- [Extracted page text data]

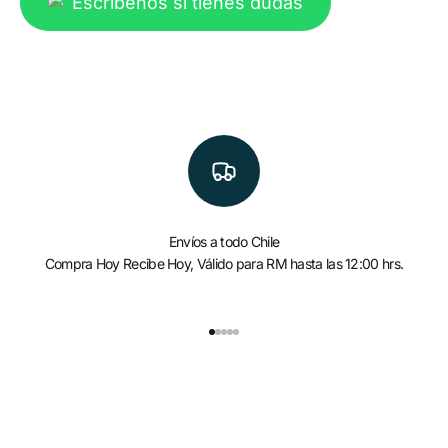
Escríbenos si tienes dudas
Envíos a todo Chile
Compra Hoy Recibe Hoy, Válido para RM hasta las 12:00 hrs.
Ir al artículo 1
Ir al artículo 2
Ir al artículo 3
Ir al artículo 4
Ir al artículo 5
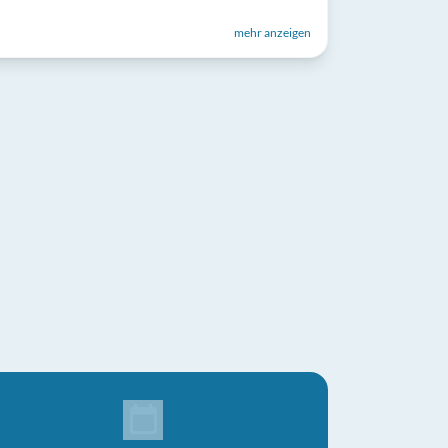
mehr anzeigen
==
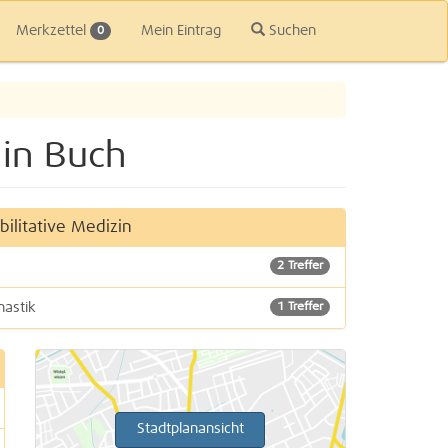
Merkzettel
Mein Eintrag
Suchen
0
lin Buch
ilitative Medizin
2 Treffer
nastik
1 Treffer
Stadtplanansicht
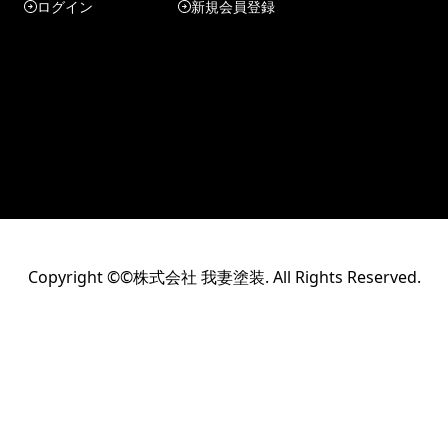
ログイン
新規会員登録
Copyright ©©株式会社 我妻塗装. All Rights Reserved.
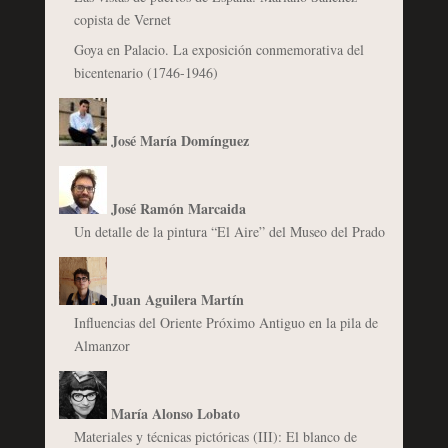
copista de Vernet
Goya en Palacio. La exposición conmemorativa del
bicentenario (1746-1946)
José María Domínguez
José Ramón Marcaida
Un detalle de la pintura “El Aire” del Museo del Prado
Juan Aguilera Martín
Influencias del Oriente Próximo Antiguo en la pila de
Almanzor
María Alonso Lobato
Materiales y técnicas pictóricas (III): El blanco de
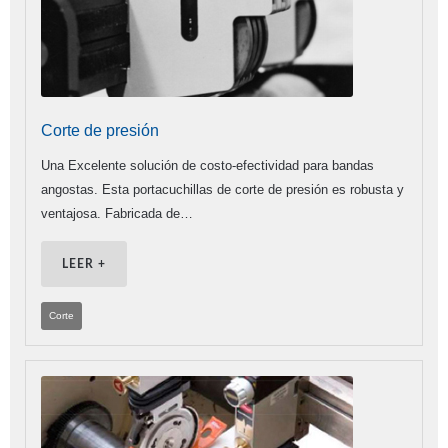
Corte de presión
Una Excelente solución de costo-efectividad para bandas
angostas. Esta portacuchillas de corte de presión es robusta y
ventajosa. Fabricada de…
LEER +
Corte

- [PROBLEM STATEMENT] Return the lines above that include the string "artículo".

- [TASK ANSWER]
Ir al artículo 1
Ir al artículo 2
Ir al artículo 3
Ir al artículo 4
Ir al artículo 5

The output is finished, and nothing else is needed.